A diretora-geral do FMI, Kristalina Georgieva, destacou a resiliência económica e as reformas do Principado na sua primeira visita desde a adesão em 2020. Enfatizou benefícios do acesso ao mercado da UE e colaboração em desafios chave.

Pontos-chave

  • Georgieva destacou crescimento do PIB de 3,9% em 2025, inflação em descida e quase pleno emprego apesar de ventos contrários globais.
  • Apoia acordo de associação com a UE como chave para diversificação e redução de dependência setorial.
  • Discutiu desafios como habitação, alterações climáticas, envelhecimento populacional e melhorias estatísticas.
  • Espot vinculou adesão ao FMI a reformas, com dívida pública em 29,4% do PIB e excedente de 2,5%.

**A diretora-geral do FMI, Kristalina Georgieva, visitou Andorra na sexta-feira para a sua primeira viagem oficial ao Principado desde a adesão do país à organização como o 190.º membro a 16 de outubro de 2020.**

Georgieva reuniu-se com o chefe do Governo, Xavier Espot, e discutiu desafios estruturais, incluindo a habitação, bem como a evolução da economia andorrana. A líder do FMI elogiou as reformas do Principado nos últimos anos, destacando indicadores económicos sólidos apesar de ventos contrários globais como tensões geopolíticas, inflação e abrandamento do crescimento noutros locais.

Destacou o crescimento do PIB de 3,9% em 2025 — superior ao da maioria dos países europeus —, tendências de descida da inflação e um mercado de trabalho próximo do pleno emprego. "Isto reflete instituições fortes e reformas focadas não só em resultados imediatos, mas também em desafios futuros", afirmou Georgieva. Identificou áreas para colaboração contínua, incluindo as alterações climáticas, o envelhecimento da população e a melhoria das capacidades estatísticas.

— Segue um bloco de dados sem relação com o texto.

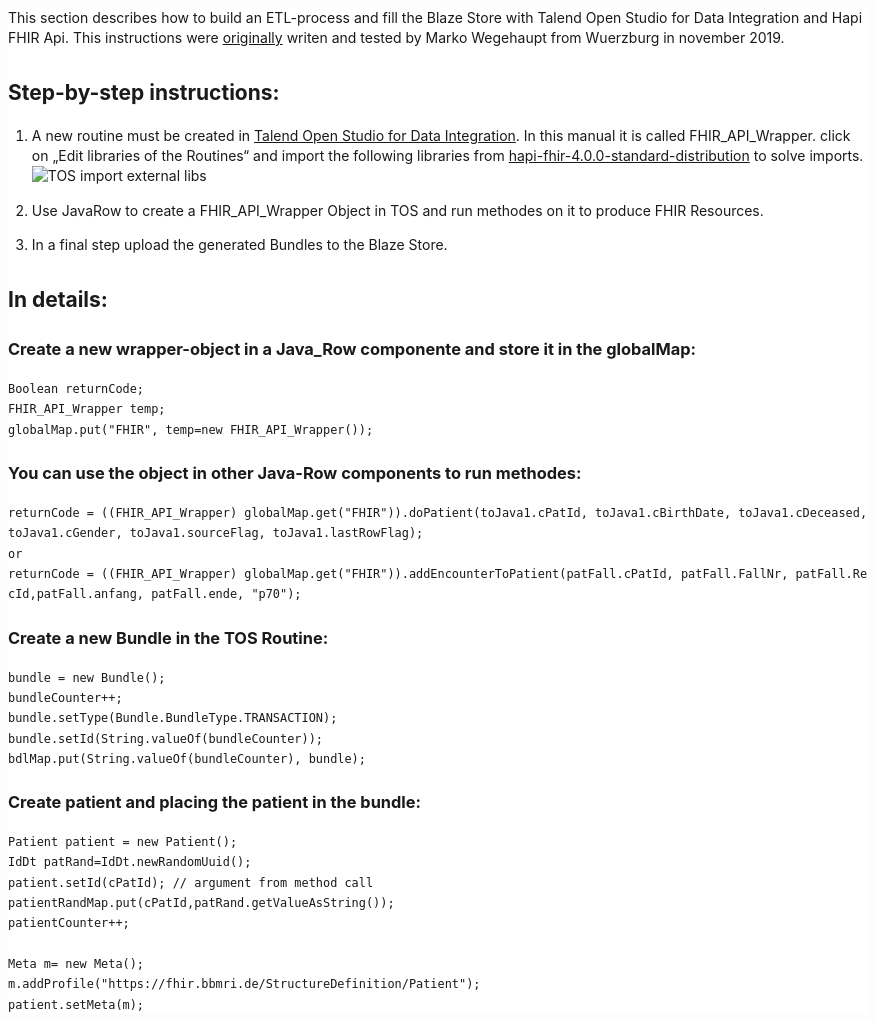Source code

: This section describes how to build an ETL-process and fill the Blaze Store with Talend Open Studio for Data Integration and Hapi FHIR Api. This instructions were [originally](https://wiki.verbis.dkfz.de/pages/viewpage.action?pageId=76351392) writen and tested by Marko Wegehaupt from Wuerzburg in november 2019.

## Step-by-step instructions:
1. A new routine must be created in [Talend Open Studio for Data Integration](https://www.talend.com/products/talend-open-studio/). In this manual it is called FHIR_API_Wrapper. click on „Edit libraries of the Routines“ and import the following libraries from [hapi-fhir-4.0.0-standard-distribution](https://github.com/jamesagnew/hapi-fhir/releases) to solve imports.
![TOS import external libs](TOS_FHIR_01_libraries.png "Import external libs in TOS")

2. Use JavaRow to create a FHIR_API_Wrapper Object in TOS and run methodes on it to produce FHIR Resources.
3. In a final step upload the generated Bundles to the Blaze Store.

## In details:

### Create a new wrapper-object in a Java_Row componente and store it in the globalMap:
    Boolean returnCode;
    FHIR_API_Wrapper temp;
    globalMap.put("FHIR", temp=new FHIR_API_Wrapper());

### You can use the object in other Java-Row components to run methodes:
    returnCode = ((FHIR_API_Wrapper) globalMap.get("FHIR")).doPatient(toJava1.cPatId, toJava1.cBirthDate, toJava1.cDeceased, toJava1.cGender, toJava1.sourceFlag, toJava1.lastRowFlag);
    or
    returnCode = ((FHIR_API_Wrapper) globalMap.get("FHIR")).addEncounterToPatient(patFall.cPatId, patFall.FallNr, patFall.RecId,patFall.anfang, patFall.ende, "p70");

### Create a new Bundle in the TOS Routine:
    bundle = new Bundle();
    bundleCounter++;
    bundle.setType(Bundle.BundleType.TRANSACTION);
    bundle.setId(String.valueOf(bundleCounter));
    bdlMap.put(String.valueOf(bundleCounter), bundle);

### Create patient and placing the patient in the bundle:
    Patient patient = new Patient();
    IdDt patRand=IdDt.newRandomUuid();
    patient.setId(cPatId); // argument from method call
    patientRandMap.put(cPatId,patRand.getValueAsString());
    patientCounter++;

    Meta m= new Meta();
    m.addProfile("https://fhir.bbmri.de/StructureDefinition/Patient");
    patient.setMeta(m);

Georgieva apoiou vivamente o acordo de associação de Andorra com a União Europeia, descrevendo-o como um "passo natural" após as reformas recentes. O acesso ao mercado único da UE proporcionaria oportunidades chave para a diversificação económica, reduziria a dependência de setores tradicionais e reforçaria a voz do país nas decisões que o afetam. "As pequenas economias precisam de se abrir ao mundo para novas fontes de crescimento", declarou, acrescentando que a falta de tal acordo seria negativa, enquanto a sua prossecução oferece mais oportunidades futuras. Elogiou as habilidades negociais de Andorra com Bruxelas por preservar as suas especificidades.

Espot ligou a adesão ao FMI a uma abertura internacional mais ampla, incluindo o acordo com a UE. Considerou a adesão "decisiva", ao permitir reformas estruturais, aumentar a credibilidade internacional e fornecer avaliações independentes de políticas. Os resultados económicos validam este caminho: a dívida pública caiu para 29,4% do PIB e 2025 fechou com um excedente orçamental de 2,5%. Espot destacou que o FMI vê positivamente a alocação de parte do excedente para expandir o stock de habitação pública acessível.

A visita incluiu sessões de trabalho com as ministras da Economia e Finanças, Conxita Marsol e Ramon Lladós, reuniões com a Autoridade Financeira Andorrana e discussões com agentes económicos chave. A delegação de Georgieva incluía o diretor executivo Jeroen Clicq, o adjunto do Departamento de Estudos Helge Berger e o chefe da missão em Andorra, Jeff Danforth. Apresentou um presente simbólico adiado de 2020 devido a restrições pandémicas.

O acordo com a UE aguarda um calendário firme em Bruxelas; apareceu na agenda do Coreper na quarta-feira passada para potenciais decisões sobre assinatura e conclusão, mais consentimento do Parlamento Europeu, mas foi adiado.